Development of a Plasmonic Light Management Architecture Integrated within an Interface Passivation Scheme for Ultrathin Solar Cells

Abstract

In response to climate and resource challenges, the transition to a renewable and decentralized energy system is imperative. Ultrathin Cu(In,Ga)Se2 (CIGS)-based solar cells are compatible with such transition due to their low material usage and improved production throughput.
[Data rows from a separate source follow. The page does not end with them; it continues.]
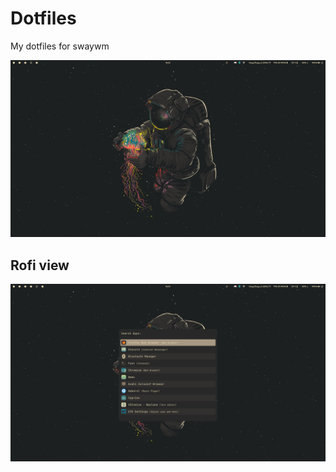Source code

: # Dotfiles
My dotfiles for swaywm


![Home Screenshot](Pictures/Screenshots/home.png)

## Rofi view


![Home Screenshot](Pictures/Screenshots/home_w_rofi.png)
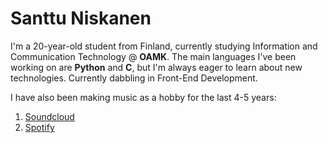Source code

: # Santtu Niskanen

I'm a 20-year-old student from Finland, currently studying Information and Communication Technology @ **OAMK**. The main languages I've been working on are **Python** and **C**, but I'm always eager to learn about new technologies. Currently dabbling in Front-End Development.

I have also been making music as a hobby for the last 4-5 years:
<ol>
  <li><a href="https://soundcloud.com/smolsan">Soundcloud</a></li>
  <li><a href="https://open.spotify.com/artist/4ZMRc9tvtA0QIFoGjbH4a1?si=z3pfzMhbQZ22Se0Gxtw6cQ">Spotify</a></li>
</ol>
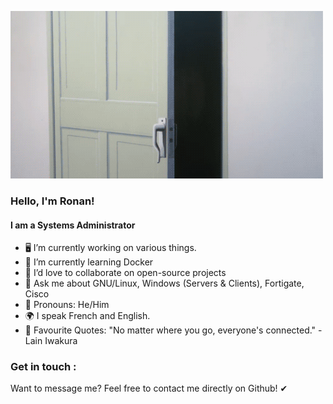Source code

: ![](/lain.gif)

### Hello, I'm Ronan!
#### I am a Systems Administrator

* 🖥 I’m currently working on various things.
* 📗 I’m currently learning Docker
* 👯 I’d love to collaborate on open-source projects
* 💬 Ask me about GNU/Linux, Windows (Servers & Clients), Fortigate, Cisco
* 🌻 Pronouns: He/Him
* 🌍 I speak French and English.
* 💬 Favourite Quotes: "No matter where you go, everyone's connected." -Lain Iwakura

### Get in touch :

Want to message me? Feel free to contact me directly on Github! ✔
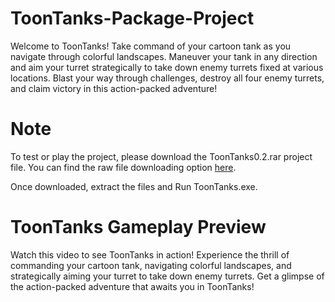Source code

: # ToonTanks-Package-Project
 Welcome to ToonTanks! Take command of your cartoon tank as you navigate through colorful landscapes. Maneuver your tank in any direction and aim your turret strategically to take down enemy turrets fixed at various locations. Blast your way through challenges, destroy all four enemy turrets, and claim victory in this action-packed adventure!

# Note
To test or play the project, please download the ToonTanks0.2.rar project file. You can find the raw file downloading option [here](https://media.githubusercontent.com/media/Devesh5757/ToonTanks-Package-Project/main/ToonTanks0.2.rar?download=true&token=AVL56IN2GJRFCATEZQHVOQDGDOFDW).

Once downloaded, extract the files and Run ToonTanks.exe.

# ToonTanks Gameplay Preview
Watch this video to see ToonTanks in action! Experience the thrill of commanding your cartoon tank, navigating colorful landscapes, and strategically aiming your turret to take down enemy turrets. Get a glimpse of the action-packed adventure that awaits you in ToonTanks!


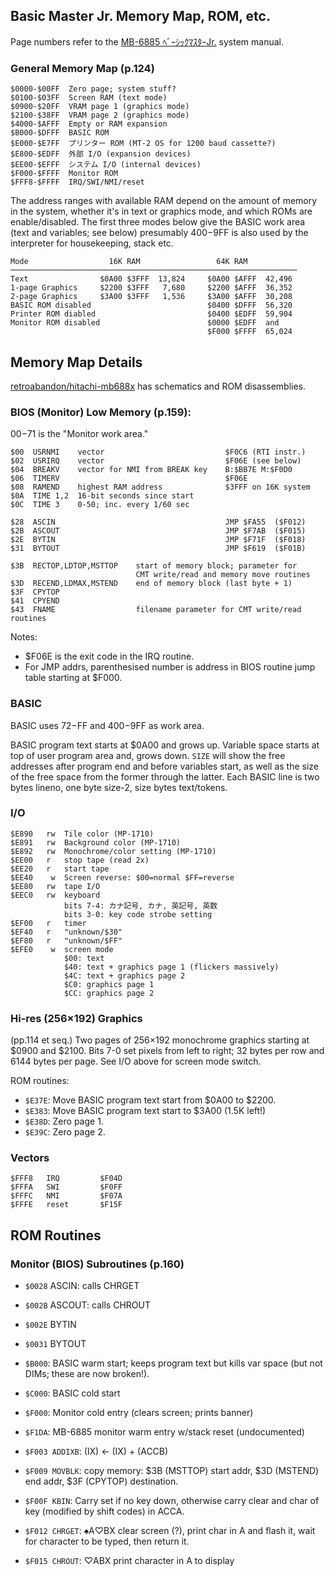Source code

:Basic Master Jr. Memory Map, ROM, etc.
--------------------------------------

Page numbers refer to the [MB-6885 ﾍﾞｰｼｯｸﾏｽﾀｰJr.][ar-bmj] system manual.

### General Memory Map (p.124)

    $0000-$00FF  Zero page; system stuff?
    $0100-$03FF  Screen RAM (text mode)
    $0900-$20FF  VRAM page 1 (graphics mode)
    $2100-$38FF  VRAM page 2 (graphics mode)
    $4000-$AFFF  Empty or RAM expansion
    $B000-$DFFF  BASIC ROM
    $E000-$E7FF  プリンター ROM (MT-2 OS for 1200 baud cassette?)
    $E800-$EDFF  外部 I/O (expansion devices)
    $EE00-$EFFF  システム I/O (internal devices)
    $F000-$FFFF  Monitor ROM
    $FFF8-$FFFF  IRQ/SWI/NMI/reset

The address ranges with available RAM depend on the amount of memory in the
system, whether it's in text or graphics mode, and which ROMs are
enable/disabled. The first three modes below give the BASIC work area (text
and variables; see below) presumably $400-$9FF is also used by the
interpreter for housekeeping, stack etc.

    Mode                  16K RAM                 64K RAM
    ────────────────────────────────────────────────────────────────
    Text                $0A00 $3FFF  13,824     $0A00 $AFFF  42,496
    1-page Graphics     $2200 $3FFF   7,680     $2200 $AFFF  36,352
    2-page Graphics     $3A00 $3FFF   1,536     $3A00 $AFFF  30,208
    BASIC ROM disabled                          $0400 $DFFF  56,320
    Printer ROM diabled                         $0400 $EDFF  59,904
    Monitor ROM disabled                        $0000 $EDFF  and
                                                $F000 $FFFF  65,024

Memory Map Details
------------------

[retroabandon/hitachi-mb688x][ra/mb688x] has schematics and ROM disassemblies.

### BIOS (Monitor) Low Memory (p.159):

$00-$71 is the "Monitor work area."

    $00  USRNMI    vector                           $F0C6 (RTI instr.)
    $02  USRIRQ    vector                           $F06E (see below)
    $04  BREAKV    vector for NMI from BREAK key    B:$BB7E M:$F0D0
    $06  TIMERV                                     $F06E
    $08  RAMEND    highest RAM address              $3FFF on 16K system
    $0A  TIME 1,2  16-bit seconds since start
    $0C  TIME 3    0-50; inc. every 1/60 sec

    $28  ASCIN                                      JMP $FA55  ($F012)
    $2B  ASCOUT                                     JMP $F7AB  ($F015)
    $2E  BYTIN                                      JMP $F71F  ($F018)
    $31  BYTOUT                                     JMP $F619  ($F01B)

    $3B  RECTOP,LDTOP,MSTTOP    start of memory block; parameter for
                                CMT write/read and memory move routines
    $3D  RECEND,LDMAX,MSTEND    end of memory block (last byte + 1)
    $3F  CPYTOP
    $41  CPYEND
    $43  FNAME                  filename parameter for CMT write/read routines

Notes:
- $F06E is the exit code in the IRQ routine.
- For JMP addrs, parenthesised number is address in BIOS routine jump table
  starting at $F000.

### BASIC

BASIC uses $72-$FF and $400-$9FF as work area.

BASIC program text starts at $0A00 and grows up. Variable space starts
at top of user program area and, grows down. `SIZE` will show the free
addresses after program end and before variables start, as well as the size
of the free space from the former through the latter. Each BASIC line is
two bytes lineno, one byte size-2, size bytes text/tokens.

### I/O

    $E890   rw  Tile color (MP-1710)
    $E891   rw  Background color (MP-1710)
    $E892   rw  Monochrome/color setting (MP-1710)
    $EE00   r   stop tape (read 2x)
    $EE20   r   start tape
    $EE40    w  Screen reverse: $00=normal $FF=reverse
    $EE80   rw  tape I/O
    $EEC0   rw  keyboard
                bits 7-4: カナ記号, カナ, 英記号, 英数
                bits 3-0: key code strobe setting
    $EF00   r   timer
    $EF40   r   "unknown/$30"
    $EF80   r   "unknown/$FF"
    $EFE0    w  screen mode
                $00: text
                $40: text + graphics page 1 (flickers massively)
                $4C: text + graphics page 2
                $C0: graphics page 1
                $CC: graphics page 2

### Hi-res (256×192) Graphics

(pp.114 et seq.) Two pages of 256×192 monochrome graphics starting at
$0900 and $2100. Bits 7-0 set pixels from left to right; 32 bytes per
row and 6144 bytes per page. See I/O above for screen mode switch.

ROM routines:
- `$E37E`: Move BASIC program text start from $0A00 to $2200.
- `$E383`: Move BASIC program text start to $3A00 (1.5K left!)
- `$E38D`: Zero page 1.
- `$E39C`: Zero page 2.

### Vectors

    $FFF8   IRQ         $F04D
    $FFFA   SWI         $F0FF
    $FFFC   NMI         $F07A
    $FFFE   reset       $F15F


ROM Routines
------------

### Monitor (BIOS) Subroutines (p.160)


- `$0028` ASCIN: calls CHRGET
- `$002B` ASCOUT: calls CHROUT
- `$002E` BYTIN
- `$0031` BYTOUT


- `$B000`: BASIC warm start; keeps program text but kills var space
  (but not DIMs; these are now broken!).
- `$C000`: BASIC cold start

- `$F000`: Monitor cold entry (clears screen; prints banner)
- `$F1DA`: MB-6885 monitor warm entry w/stack reset (undocumented)
- `$F003 ADDIXB`: (IX) ← (IX) + (ACCB)
- `$F009 MOVBLK`: copy memory: $3B (MSTTOP) start addr, $3D (MSTEND) end
  addr, $3F (CPYTOP) destination.
- `$F00F KBIN`: Carry set if no key down, otherwise carry clear and char of
  key (modified by shift codes) in ACCA.
- `$F012 CHRGET`: ♠A♡BX clear screen (?), print char in A and flash it,
  wait for character to be typed, then return it.
- `$F015 CHROUT`: ♡ABX print character in A to display



<!-------------------------------------------------------------------->
[ar-bmj]: https://archive.org/details/Hitachi_MB-6885_Basic_Master_Jr/
[ra/mb688x]: https://gitlab.com/retroabandon/hitachi-mb688x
Despite the benchmark efficiency of CIGS technology, ultrathin configurations face efficiency drops arising from increased rear interface recombination and incomplete light absorption. Dielectric passivation schemes address rear interface recombination, but achieving simultaneous electrical and optical gains is crucial for thinning down the absorber. Plasmonic nanoparticles emerge as a solution, enhancing light interaction through resonant scattering. In the proposed architecture, the nanoparticles are encapsulated within a dielectric rear passivation layer, combining effective passivation and light trapping. A controlled deposition and encapsulation of individualized nanoparticles is achieved by an optimized process flow using microfluidic devices and nanoimprint lithography. With the developed plasmonic and passivated architecture, a 3.7 mA cm−2 short-circuit current density and a 23 mV open-circuit voltage improvements are obtained, leading to an almost 2% increase in light-to-power conversion efficiency compared to a reference device. This work showcases the developed architecture potential to tackle the electrical and optical downfalls arising from the absorber thickness reduction, contributing to the dissemination of ultrathin technology.